Reputation: 79
I am trying to develop an application to retrieve stock prices (in JSON) and then do some analysis on them. My problem is with getting the JSON response into a pandas DataFrame where I can work. Here is my code:
'''
References
http://stackoverflow.com/questions/6862770/python-3-let-json-object- accept-bytes-or-let-urlopen-output-strings
'''
import json
import pandas as pd
from urllib.request import urlopen
#set API call
url = "https://www.quandl.com/api/v3/datasets/WIKI/AAPL.json?start_date=2017-01-01&end_date=2017-01-31"
#make call and receive response
response = urlopen(url).read().decode('utf8')
dataresponse = json.loads(response)
#check incoming
#print(dataresponse)
df = pd.read_json(dataresponse)
print(df)
The application errors at df = pd.read_json...
with error TypeError: Expected String or Unicode.
So I reckon this is the first hurdle.
The second is getting where I need to.

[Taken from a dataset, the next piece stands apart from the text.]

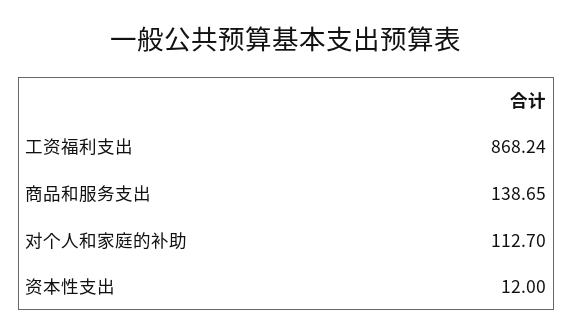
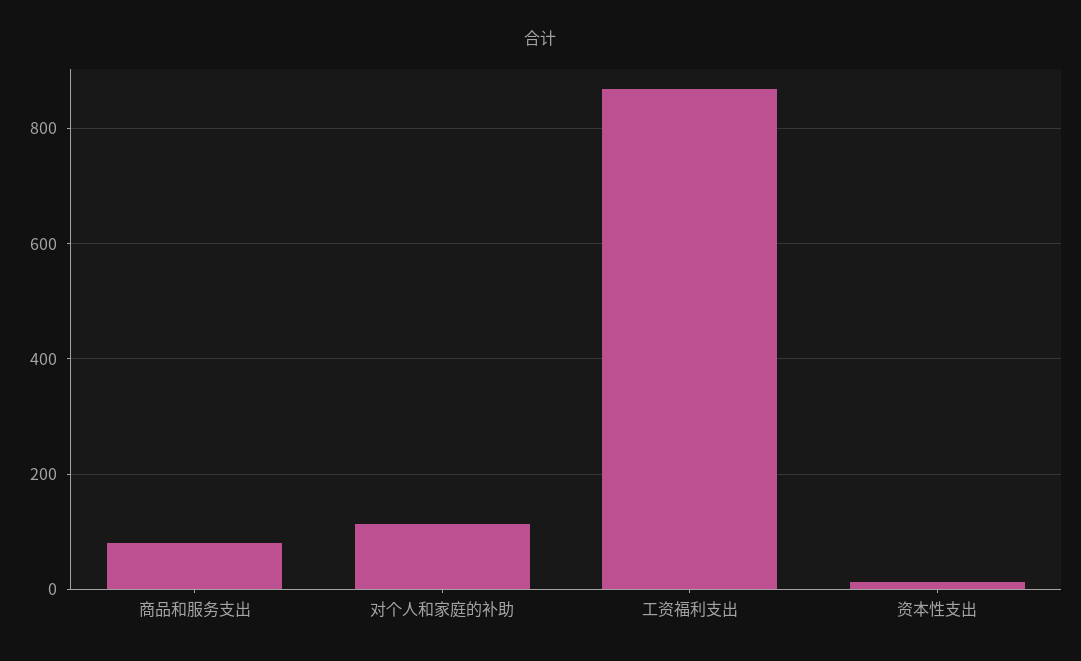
商品和服务支出: 138.65 -> 80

The JSON response contains only two arrays I am interested in, column_names
and data
. How do I extract only these two and put into a pandas DataFrame?
Upvotes: 1
Views: 2377
Reputation: 16251
To answer your first question, pd.read_json
takes a JSON string directly, so you should be doing this:
pd.read_json(response)
But instead, considering how the data is structured, it's best to first convert the JSON string to a dictionary containing the data:
d = json.loads(response)
Then simply build the dataframe from d['dataset']['data']
and d['dataset']['column_names']
:
pd.DataFrame(data=d['dataset']['data'], columns=d['dataset']['column_names'])
Upvotes: 5